In an effort to provide jobs, the authorities are desperately trying to entice both French and foreign industries to set up shop in the north with the help of state subsidies and tax relief. But as in the rest of France, the problems of generating employment during a world recession are enormous. "I think we must face the brutal fact that we will never be able to provide full employment here until the international crisis is solved," said one central government official.

"All too often it is like treading water," bemoaned Pierre Rousseau of the chamber of commerce at Bethune, the coal belt's administrative capital, which is graced by magnificent 19th century industrialists' "hotels" or town houses. "You create a new job only to find that another worker somewhere else has been made redundant."

But to ensure the survival of the north is not just a matter of implanting new and more diverse industries. It is also a matter of changing mentalities. Many of the region's forward-looking entrepreneurs and planners complain of a general lack of initiative.

In the old days, the locals could look up to the paternalist mining companies for guidance and security.
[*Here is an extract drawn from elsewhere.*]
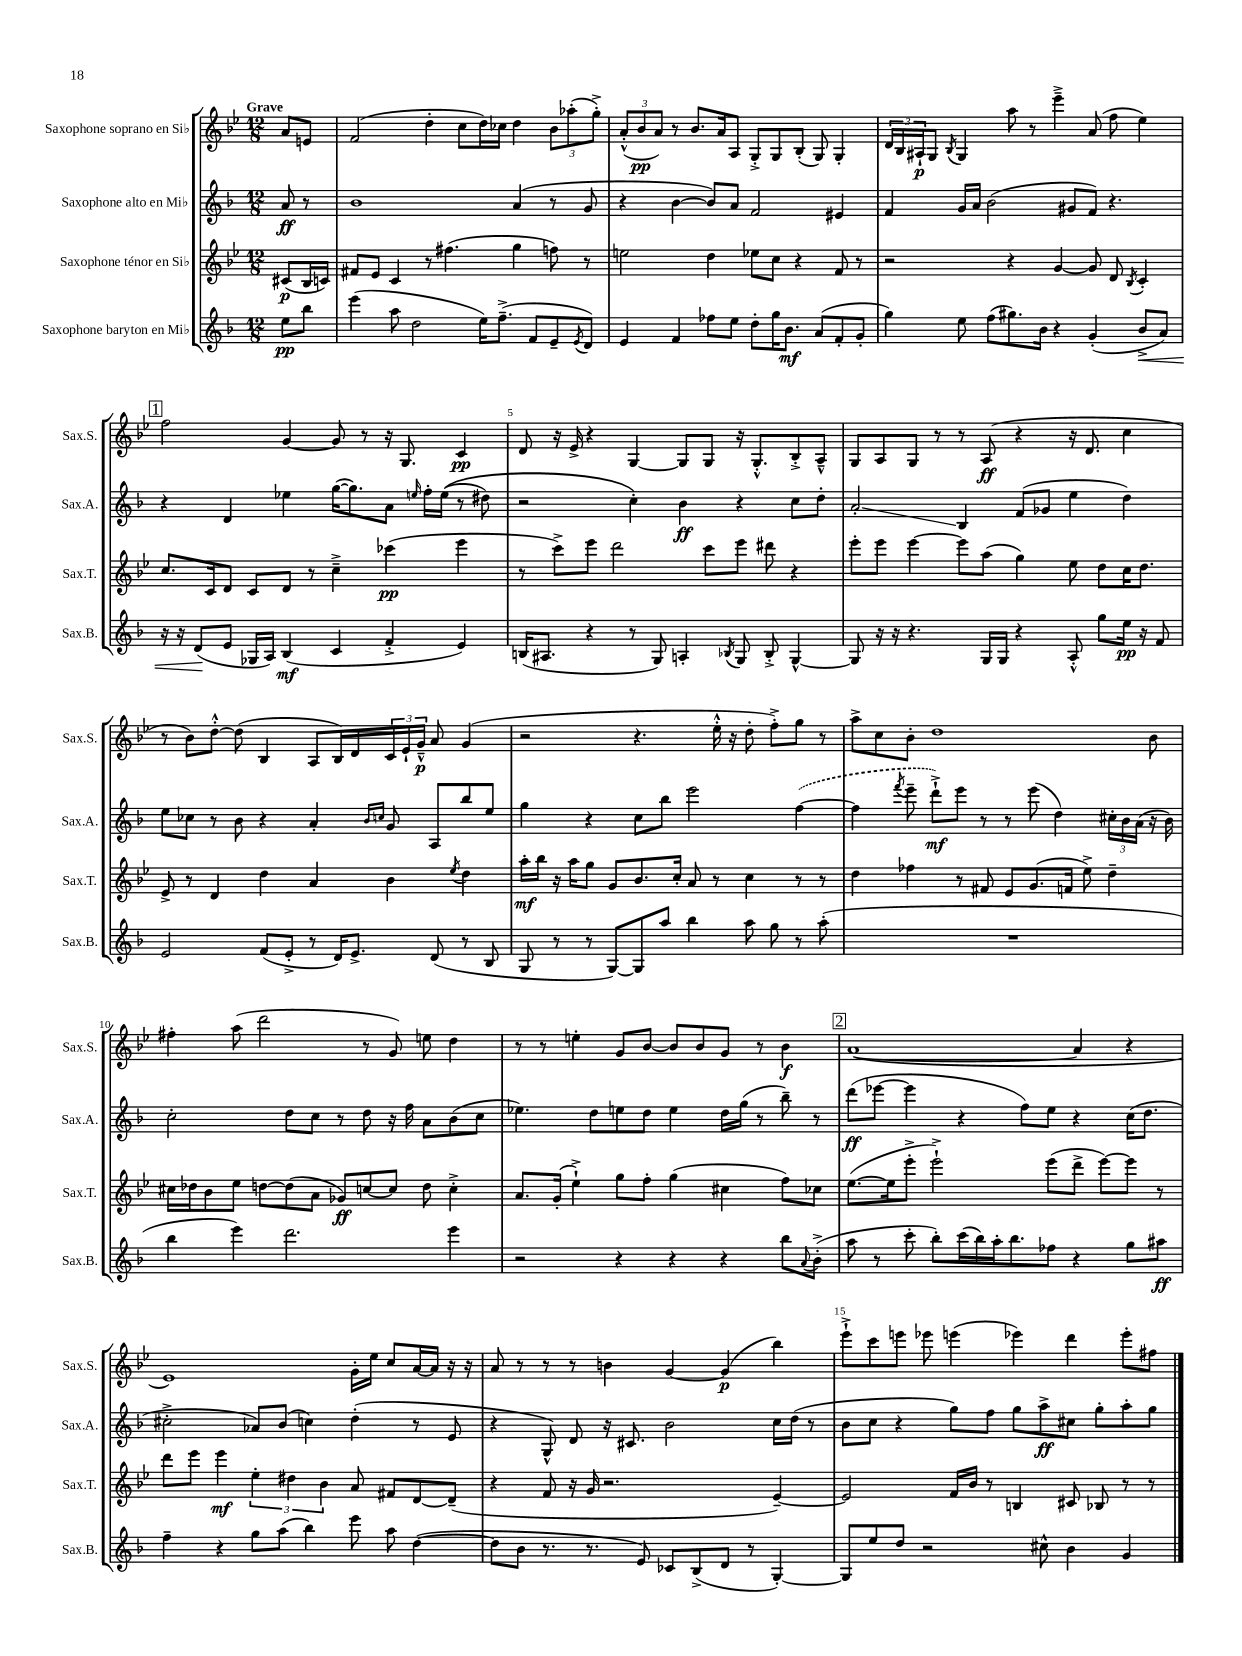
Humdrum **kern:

Today however, the demise of the coal industry is shattering social structures, while high unemployment is encouraging overall apathy. Now that the mining companies are no longer able to ensure their future , the people look to Paris rather than their own self-initiative for solutions.

Fortunately, the northerners have already begun to change. But, it is a slow process. Observed one economist, "In a way, the crisis is having positive effect in that it is forcing people to realize that they must adapt by learning new te chniques or fall by the wayside."